### WORK REQUIRED
Only one stretch of the records below is wanted: the lines from the one holding "ACCOUNTABILITY, AND" through the one holding "2022 marked the 20th anniversary of OCH". Return it exactly, both ends included.

(Beginning of DATA EXCERPTS)

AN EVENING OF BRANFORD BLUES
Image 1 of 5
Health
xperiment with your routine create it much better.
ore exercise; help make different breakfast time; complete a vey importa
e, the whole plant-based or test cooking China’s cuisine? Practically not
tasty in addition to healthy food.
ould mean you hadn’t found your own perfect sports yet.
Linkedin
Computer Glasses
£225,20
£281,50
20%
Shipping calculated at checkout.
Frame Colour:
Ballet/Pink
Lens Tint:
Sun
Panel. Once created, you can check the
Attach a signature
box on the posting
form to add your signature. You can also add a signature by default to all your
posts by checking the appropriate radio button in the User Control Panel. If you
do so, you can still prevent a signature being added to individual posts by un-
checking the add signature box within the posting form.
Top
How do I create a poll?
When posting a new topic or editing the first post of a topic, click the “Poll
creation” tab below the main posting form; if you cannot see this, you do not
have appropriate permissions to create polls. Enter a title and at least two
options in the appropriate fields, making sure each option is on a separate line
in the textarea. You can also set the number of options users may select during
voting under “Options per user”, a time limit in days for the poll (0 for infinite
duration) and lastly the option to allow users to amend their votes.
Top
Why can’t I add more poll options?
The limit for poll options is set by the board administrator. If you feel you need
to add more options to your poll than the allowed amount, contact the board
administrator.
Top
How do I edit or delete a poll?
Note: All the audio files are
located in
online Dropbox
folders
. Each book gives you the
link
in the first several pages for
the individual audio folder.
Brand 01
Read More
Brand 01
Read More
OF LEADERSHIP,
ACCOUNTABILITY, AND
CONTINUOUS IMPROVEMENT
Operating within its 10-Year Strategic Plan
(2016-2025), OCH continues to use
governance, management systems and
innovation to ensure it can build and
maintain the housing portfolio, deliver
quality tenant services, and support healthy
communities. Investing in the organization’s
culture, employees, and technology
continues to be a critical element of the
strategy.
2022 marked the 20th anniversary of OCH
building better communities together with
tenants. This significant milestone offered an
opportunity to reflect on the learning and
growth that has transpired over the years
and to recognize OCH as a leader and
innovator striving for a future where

(End of DATA EXCERPTS)

### SOLUTION FOR THIS EXERCISE
ACCOUNTABILITY, AND
CONTINUOUS IMPROVEMENT
Operating within its 10-Year Strategic Plan
(2016-2025), OCH continues to use
governance, management systems and
innovation to ensure it can build and
maintain the housing portfolio, deliver
quality tenant services, and support healthy
communities. Investing in the organization’s
culture, employees, and technology
continues to be a critical element of the
strategy.
2022 marked the 20th anniversary of OCH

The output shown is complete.